Provided passage
The Hindu World.

AuthorKnipe, David M.
PositionBook review

The Hindu World. Edited by SUSHIL MITTAL and GENE THURSBY. The Routledge Worlds. New York: ROUTLEDGE 2004. Pp. xi + 657. $210.

The Hindu World is a volume in "The Routledge Worlds" series that includes nine published works and four others forthcoming. Aside from two volumes on the Biblical and the Babylonian worlds, and the eastern fringes of their respective empires covered in the Greek and Roman worlds, there is no member of the series other than The Hindu World based in Asia. The editors of this impressive and up-to-date work on Hinduism have organized twenty-four chapters into seven parts. An introduction is followed by parts two and three, traditional surveys that reflect attention to chronological developments. The first, "Oral Teachings and Textual Traditions," takes the reader through four chapters (Veda and Upanisads, the Mahabharata, the Ramayana, and the Puranas), by Laurie Patton, James Fitzgerald, Robert Goldman and Sally Sutherland Goldman, and Velcheru Narayana Rao respectively. The second, "Theistic and Devotional Movements," also covers four chapters (Saiva, Sakta, Vaisnava, and Bhakti traditions, in that order), by Gavin Flood, Kathleen Erndl, Francis Clooney and Tony Stewart, and David Lorenzen. Thus far, with up-to-date and engagingly written essays, we are on familiar ground in a one-volume survey of Hinduism.

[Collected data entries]
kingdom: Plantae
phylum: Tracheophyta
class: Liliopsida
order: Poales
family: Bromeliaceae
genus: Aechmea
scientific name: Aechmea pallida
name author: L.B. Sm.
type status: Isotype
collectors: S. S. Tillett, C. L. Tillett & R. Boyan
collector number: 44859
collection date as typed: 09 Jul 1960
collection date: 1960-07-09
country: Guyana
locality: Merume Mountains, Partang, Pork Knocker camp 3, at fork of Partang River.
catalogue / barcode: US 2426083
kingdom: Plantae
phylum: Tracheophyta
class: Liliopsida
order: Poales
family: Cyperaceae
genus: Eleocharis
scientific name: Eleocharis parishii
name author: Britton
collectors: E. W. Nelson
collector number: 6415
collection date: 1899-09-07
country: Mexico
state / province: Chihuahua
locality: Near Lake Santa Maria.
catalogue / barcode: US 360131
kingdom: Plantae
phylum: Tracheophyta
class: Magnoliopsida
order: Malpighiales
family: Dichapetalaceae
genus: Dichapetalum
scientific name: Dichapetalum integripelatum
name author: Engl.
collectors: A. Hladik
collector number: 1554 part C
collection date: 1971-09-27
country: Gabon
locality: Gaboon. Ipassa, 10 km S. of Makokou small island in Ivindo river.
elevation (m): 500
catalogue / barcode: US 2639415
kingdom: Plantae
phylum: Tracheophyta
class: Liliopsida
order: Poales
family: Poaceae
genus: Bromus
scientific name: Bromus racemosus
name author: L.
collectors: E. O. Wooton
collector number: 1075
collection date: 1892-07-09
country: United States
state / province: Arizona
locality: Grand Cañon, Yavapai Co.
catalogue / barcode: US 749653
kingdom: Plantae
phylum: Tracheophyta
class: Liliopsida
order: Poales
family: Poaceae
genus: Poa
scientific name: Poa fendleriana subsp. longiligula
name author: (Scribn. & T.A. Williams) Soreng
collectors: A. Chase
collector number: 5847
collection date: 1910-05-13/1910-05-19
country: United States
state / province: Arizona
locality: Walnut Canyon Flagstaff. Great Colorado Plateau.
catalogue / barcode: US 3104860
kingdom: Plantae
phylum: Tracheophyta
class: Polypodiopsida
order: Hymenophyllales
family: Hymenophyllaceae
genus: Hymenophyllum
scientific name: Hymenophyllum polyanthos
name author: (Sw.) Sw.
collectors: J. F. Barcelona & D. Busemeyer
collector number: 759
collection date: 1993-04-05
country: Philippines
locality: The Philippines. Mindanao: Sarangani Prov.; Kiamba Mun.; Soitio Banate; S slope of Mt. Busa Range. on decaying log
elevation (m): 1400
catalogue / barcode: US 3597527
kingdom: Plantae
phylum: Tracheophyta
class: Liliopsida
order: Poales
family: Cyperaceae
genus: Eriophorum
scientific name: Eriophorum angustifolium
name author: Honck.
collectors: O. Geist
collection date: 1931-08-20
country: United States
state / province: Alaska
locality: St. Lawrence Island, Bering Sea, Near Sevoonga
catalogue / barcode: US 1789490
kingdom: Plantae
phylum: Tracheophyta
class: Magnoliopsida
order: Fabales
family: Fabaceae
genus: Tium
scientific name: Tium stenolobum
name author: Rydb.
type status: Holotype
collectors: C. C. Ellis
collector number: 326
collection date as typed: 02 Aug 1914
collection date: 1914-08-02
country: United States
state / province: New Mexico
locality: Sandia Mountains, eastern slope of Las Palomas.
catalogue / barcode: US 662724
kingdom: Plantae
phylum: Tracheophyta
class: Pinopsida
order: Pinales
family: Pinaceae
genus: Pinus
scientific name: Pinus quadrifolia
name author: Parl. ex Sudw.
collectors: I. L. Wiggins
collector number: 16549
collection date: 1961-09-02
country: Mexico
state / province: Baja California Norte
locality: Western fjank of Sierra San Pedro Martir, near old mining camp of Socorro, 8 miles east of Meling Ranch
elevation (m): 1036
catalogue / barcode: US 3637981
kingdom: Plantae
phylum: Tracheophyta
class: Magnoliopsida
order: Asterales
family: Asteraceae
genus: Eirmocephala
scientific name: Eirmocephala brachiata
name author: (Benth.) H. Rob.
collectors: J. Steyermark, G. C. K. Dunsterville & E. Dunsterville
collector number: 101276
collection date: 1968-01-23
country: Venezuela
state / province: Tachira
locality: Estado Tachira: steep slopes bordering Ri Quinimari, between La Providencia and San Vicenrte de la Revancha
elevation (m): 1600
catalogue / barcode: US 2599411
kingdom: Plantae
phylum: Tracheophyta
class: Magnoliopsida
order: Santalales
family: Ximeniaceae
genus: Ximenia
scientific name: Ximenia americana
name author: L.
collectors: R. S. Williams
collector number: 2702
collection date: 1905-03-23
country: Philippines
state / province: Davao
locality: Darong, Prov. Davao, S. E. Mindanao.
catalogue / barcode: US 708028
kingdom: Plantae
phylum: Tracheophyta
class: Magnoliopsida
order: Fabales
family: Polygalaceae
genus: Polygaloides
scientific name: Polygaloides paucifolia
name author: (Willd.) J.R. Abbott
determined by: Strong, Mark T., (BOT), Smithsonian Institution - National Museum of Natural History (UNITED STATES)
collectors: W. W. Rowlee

Problem to solve
Write the next part of the review of The Hindu World, starting after its final sentence. Nothing here depends on the records.

Result for this task
The remaining parts, four through seven, however, contain fifteen chapters marshalled in a different scheme. These chapters constitute a lexicon of Hindu categories, each one under the heading of a single Sanskrit word. The editors have attempted to locate what is "classical" and enduring in Hindu culture with clusters of key terms. Dharma, artha, kama, and moksa, the four "life-deals," the caturvarga or purusartha that makes a natural set to open this lexicon, merit a chapter each. Titled "Cosmic Order and Human Goals," this part covers the successive pursuits of dharma, worldly goods, pleasure or desire, and liberation, explored respectively by Barbara Holdrege, Hartmut Scharfe, Dermot Killingley, and Klaus Klostermaier.

Part five, "Social Action and Social Structure," contains another four chapters, devoted to karma, samskara, varna and jati, and asrama. The authors of these essays on action and its consequences, life-cycle rites, class and caste (or "birth networks"), and stages of life are, respectively, Herman Tull, Mary McGee, McKim Marriott, and Walter Kaelber. The sixth part, "Vitality in Persons and in...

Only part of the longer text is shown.